#### DOCUMENT EXCERPT
····················

But a top military commander recently
revealed the real aim of the war.
"After a couple of hours it
became clear that we would not get the
kidnapped soldiers back through
military means," Gadi Eisenkott,
director of operations at the time of
the war, told a group of students
during a speech at a local school.
Eisenkott also asserted that the
primary objective of Israel’s
offensive in Lebanon was to deal a
major blow to Hezbollah, a mission
that Israel failed to achieve.
Eisenkott's speech caused uproar in
Israel as it contradicted claims by
Prime Minister Ehud Olmert, who
alleged in a series of important
speeches to the Knesset and the media
that the key goal of the war was to
secure the release of the two
soldiers.
It came just a few days before the
release of a report by a
government-commissioned panel that’s
expected to criticize Olmert’s
handling of the 34-day war against
Hezbollah, prompting many Israeli
analysts to speculate that the prime
minister wouldn’t survive the
political fallout and would be forced
to step down.

····················

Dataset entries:

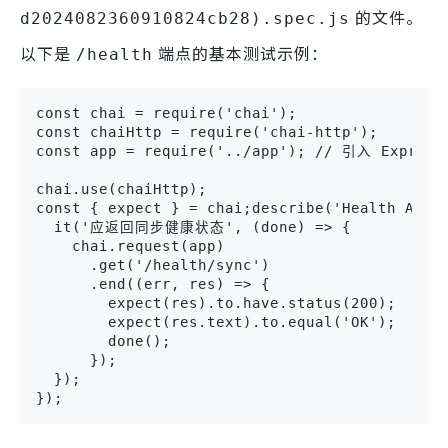
的文件。
d2024082360910824cb28).spec.js
以下是
端点的基本测试示例：
/health
const chai = require('chai');

const chaiHttp = require('chai-http');

const app = require('../app'); // 引入 Express
chai.use(chaiHttp);

const { expect } = chai;describe('Health API 
  it('应返回同步健康状态', (done) => {

    chai.request(app)

      .get('/health/sync')

      .end((err, res) => {

        expect(res).to.have.status(200);

        expect(res.text).to.equal('OK');

        done();

      });

  });

});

····················

#### INSTRUCTIONS
- a) In the excerpt on Eisenkott's speech, why did that speech cause an uproar in Israel? Answer in one to three sentences.
- b) List every name of a person, country, group, or institution that appears in the excerpt on Eisenkott's speech.
- c) Carry on the news excerpt about Eisenkott's remarks on the Lebanon war from the point where it stops.
This data was drawn from a separate source.

#### ANSWERS TO THE TASKS
- a) It contradicted Prime Minister Ehud Olmert's repeated claims, made in speeches to the Knesset and the media, that the key goal of the war was to secure the release of the two kidnapped soldiers. Eisenkott instead said the primary objective was to deal a major blow to Hezbollah.

- b) Gadi Eisenkott, Israel, Lebanon, Hezbollah, Ehud Olmert, Knesset

- c)
Eisenkott’s remarks assert
speculations of several Middle East
analysts who said that Israel used
Hezbollah’s capture of the two
soldiers as an excuse for launching
the deadly offensive in Lebanon, in
which more than 1,200 mostly Lebanese
civilians died.
The Israeli army also lost 116
soldiers, and 43 civilians who were
killed by more than 4,000 Hezbollah
rocket attacks.
A UN-brokered ceasefire ended the
Israeli-Hezbollah conflict in August,
with Hezbollah leader Sheikh Hassan
Nasrallah declaring a strategic
victory over Israel, whose failure to
retrieve the two captured soldiers,
crush Hezbollah or halt its daily
cross-border rocket attacks led the
Israelis to view the war as a failure.
Since the war ended, there have been
widespread calls for Olmert to resign.
Approval ratings for the prime
minister, already implicated in a
series of corruption probes, have
reached unprecedented lows, and his
political future became uncertain.
"The pressure is rising all
around Ehud Olmert and his chair could
soon be vacated," said a
commentator on army radio.
However, some Israeli analysts
speculate that Olmert’s popularity
could rise if he reached out to his
leftist base and resume peace talks
with the Palestinian Authority or the
Syrian government.
According to an article on World Net
Daily, Olmert, extremely worried about
the conclusions of the upcoming repot,
met with leading leftist officials and
promised them to reach a final status
agreement with the Palestinians and
carry out Israeli withdrawals from the
occupied West Bank in exchange for
their continued support.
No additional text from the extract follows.